The sight of the large black iron machines, the sound of metal gears clinking in the background, and the smell of ink and wood had me in awe as I stood at the entrance to his shop. During my stay, I witnessed magic as Jim transformed the raw materials; lead into refined jewel-like letterforms. From these letterforms, books were produced and all completely bound by hand. Metamorphosis from lead to finely crafted book illustrates an aura of fine craftsmanship with each page turned. I had the opportunity to view these books and, once in my hand, I realized I was holding onto something incredibly special.
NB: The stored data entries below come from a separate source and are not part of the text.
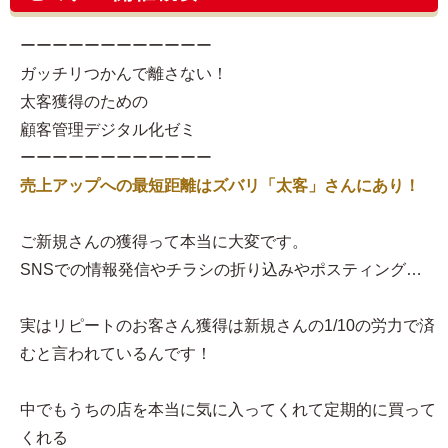
ーーーーーーーーーーーー
ガッチリつかんで離さない！
太客獲得のための
顧客管理デジタル化ゼミ
ーーーーーーーーーーーー
売上アップへの最短距離はズバリ「太客」さんにあり！
ご新規さんの獲得って本当に大変です。
SNSでの情報発信やチラシの折り込みやポスティング…
実はリピートのお客さん獲得は新規さんの1/10の労力で済
むと言われているんです！
中でもうちの店を本当に気に入ってくれて定期的に買って
くれる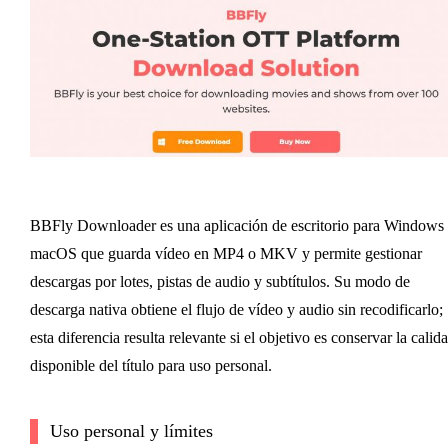
BBFly Downloader es una aplicación de escritorio para Windows
macOS que guarda vídeo en MP4 o MKV y permite gestionar
descargas por lotes, pistas de audio y subtítulos. Su modo de
descarga nativa obtiene el flujo de vídeo y audio sin recodificarlo;
esta diferencia resulta relevante si el objetivo es conservar la calid
disponible del título para uso personal.
Uso personal y límites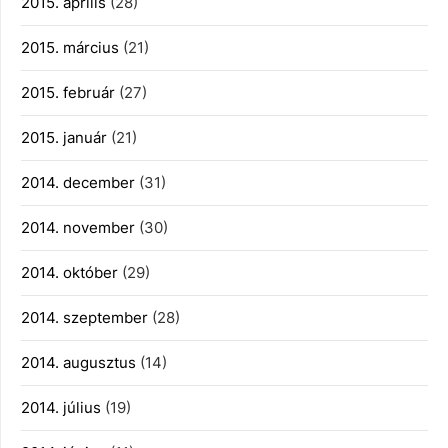
2015. április
(28)
2015. március
(21)
2015. február
(27)
2015. január
(21)
2014. december
(31)
2014. november
(30)
2014. október
(29)
2014. szeptember
(28)
2014. augusztus
(14)
2014. július
(19)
Jim has passed on new inspiration of this forgotten art to his many students, including myself, that have come and gone through his shop. He has taken us to a place where the computer is not the only solution to a problem. These collections of photographs are from my many visits to his shop and with them I hope to inspire others. It is rare to meet someone that can have such a positive impact on one’s life. Jim Rimmer is one of these few exceptional people.
Marke Busse concluded:
After meeting Jim, touring the dark, greasy caverns of his print shop in New Westminster, his life changed and he fell for type. He fell hard for letterpress printing. He now owns a fully functional print shop in his parents' garage complete with three presses, a cutter and full compliment of movable type. Thanks to Jim, Robert Bringhurst may be wrong–and that doesn't happen often. Ryan, and the many others whose lives Jim has touched, are the keepers and future of traditional graphic design, typography and printing. Jim deserves the honour of GDC Fellowship. Thank you Jim.